# [EXERCISE A]
Please render the stretch of the listing from its start through the line containing "Your answer: 6:18" as a numbered list, skipping blank lines.

# [TEXT]
* * * * * * * * *

Defendants make two primary arguments for dismissal of certain of Plaintiff's claims.1 First, Defendants assert that Plaintiff's Delaware statutory claims for misappropriation of trade secrets against both Defendants (Count II) and for deceptive trade practices against Yodlee (Count VII) must be dismissed, because Plaintiff does not allege a sufficient nexus between the parties' dispute and Delaware. (D.I. 16 at 2, 5-7) Second, Defendants argue that Plaintiff's claims in Counts III-V, VII-X and XIV are preempted under the Federal Copyright Act, 17 U.S.C. § 301 (the "Copyright Act") and/or the Uniform Trade Secrets Act ("UTSA"). (Id. at 2, 8-17)2 The Court will take up these arguments in turn.

* * * * * * * * *

# [DATASET CONTENT]
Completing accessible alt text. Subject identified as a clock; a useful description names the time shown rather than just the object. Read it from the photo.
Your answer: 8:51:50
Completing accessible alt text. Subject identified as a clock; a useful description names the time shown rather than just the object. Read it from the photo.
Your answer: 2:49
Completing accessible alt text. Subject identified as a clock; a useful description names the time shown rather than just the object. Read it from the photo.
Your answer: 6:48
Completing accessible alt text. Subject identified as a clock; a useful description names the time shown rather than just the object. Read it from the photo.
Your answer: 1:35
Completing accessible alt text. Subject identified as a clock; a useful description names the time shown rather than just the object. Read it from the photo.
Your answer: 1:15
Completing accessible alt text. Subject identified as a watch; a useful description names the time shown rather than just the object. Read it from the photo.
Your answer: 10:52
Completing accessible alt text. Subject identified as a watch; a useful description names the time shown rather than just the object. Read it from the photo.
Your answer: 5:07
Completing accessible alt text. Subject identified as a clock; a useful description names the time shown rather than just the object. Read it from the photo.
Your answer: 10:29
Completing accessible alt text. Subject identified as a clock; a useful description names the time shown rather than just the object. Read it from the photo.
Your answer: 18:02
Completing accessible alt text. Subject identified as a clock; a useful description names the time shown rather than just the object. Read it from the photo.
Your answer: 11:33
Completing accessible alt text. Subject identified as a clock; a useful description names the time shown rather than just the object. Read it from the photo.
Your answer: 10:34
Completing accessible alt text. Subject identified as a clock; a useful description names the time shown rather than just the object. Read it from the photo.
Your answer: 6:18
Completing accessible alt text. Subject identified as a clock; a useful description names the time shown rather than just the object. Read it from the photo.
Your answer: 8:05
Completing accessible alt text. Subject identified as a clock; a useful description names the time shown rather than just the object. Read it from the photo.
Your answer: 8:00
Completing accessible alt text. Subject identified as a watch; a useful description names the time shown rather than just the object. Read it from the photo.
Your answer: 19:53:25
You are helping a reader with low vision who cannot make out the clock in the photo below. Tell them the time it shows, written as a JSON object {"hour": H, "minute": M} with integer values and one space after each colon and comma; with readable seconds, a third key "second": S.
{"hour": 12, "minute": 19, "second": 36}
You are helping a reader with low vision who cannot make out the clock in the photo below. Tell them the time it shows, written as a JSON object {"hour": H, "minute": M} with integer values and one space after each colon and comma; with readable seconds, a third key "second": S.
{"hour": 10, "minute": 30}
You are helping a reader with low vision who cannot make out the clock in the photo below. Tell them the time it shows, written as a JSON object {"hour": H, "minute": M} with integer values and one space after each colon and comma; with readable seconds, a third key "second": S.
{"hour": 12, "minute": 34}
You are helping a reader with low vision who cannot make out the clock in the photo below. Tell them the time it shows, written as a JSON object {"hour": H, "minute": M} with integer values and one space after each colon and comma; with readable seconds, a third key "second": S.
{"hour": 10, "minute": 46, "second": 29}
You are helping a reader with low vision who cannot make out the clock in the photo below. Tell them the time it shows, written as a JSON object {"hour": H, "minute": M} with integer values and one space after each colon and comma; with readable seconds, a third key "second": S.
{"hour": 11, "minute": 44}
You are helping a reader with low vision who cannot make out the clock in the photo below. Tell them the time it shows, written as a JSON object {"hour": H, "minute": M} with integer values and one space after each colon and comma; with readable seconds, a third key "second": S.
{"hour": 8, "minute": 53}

* * * * * * * * *

# [EXERCISE B]
Answer these questions from the legal excerpt:
(i) Which count is the deceptive trade practices claim against Yodlee?
(ii) Under which two acts do Defendants argue that certain claims are preempted?
(iii) How many primary arguments for dismissal do Defendants make?

# [FINAL ANSWER A]
1. Completing accessible alt text. Subject identified as a clock; a useful description names the time shown rather than just the object. Read it from the photo.
2. Your answer: 8:51:50
3. Completing accessible alt text. Subject identified as a clock; a useful description names the time shown rather than just the object. Read it from the photo.
4. Your answer: 2:49
5. Completing accessible alt text. Subject identified as a clock; a useful description names the time shown rather than just the object. Read it from the photo.
6. Your answer: 6:48
7. Completing accessible alt text. Subject identified as a clock; a useful description names the time shown rather than just the object. Read it from the photo.
8. Your answer: 1:35
9. Completing accessible alt text. Subject identified as a clock; a useful description names the time shown rather than just the object. Read it from the photo.
10. Your answer: 1:15
11. Completing accessible alt text. Subject identified as a watch; a useful description names the time shown rather than just the object. Read it from the photo.
12. Your answer: 10:52
13. Completing accessible alt text. Subject identified as a watch; a useful description names the time shown rather than just the object. Read it from the photo.
14. Your answer: 5:07
15. Completing accessible alt text. Subject identified as a clock; a useful description names the time shown rather than just the object. Read it from the photo.
16. Your answer: 10:29
17. Completing accessible alt text. Subject identified as a clock; a useful description names the time shown rather than just the object. Read it from the photo.
18. Your answer: 18:02
19. Completing accessible alt text. Subject identified as a clock; a useful description names the time shown rather than just the object. Read it from the photo.
20. Your answer: 11:33
21. Completing accessible alt text. Subject identified as a clock; a useful description names the time shown rather than just the object. Read it from the photo.
22. Your answer: 10:34
23. Completing accessible alt text. Subject identified as a clock; a useful description names the time shown rather than just the object. Read it from the photo.
24. Your answer: 6:18

# [FINAL ANSWER B]
(i) Count VII
(ii) The Federal Copyright Act (17 U.S.C. § 301) and/or the Uniform Trade Secrets Act
(iii) Two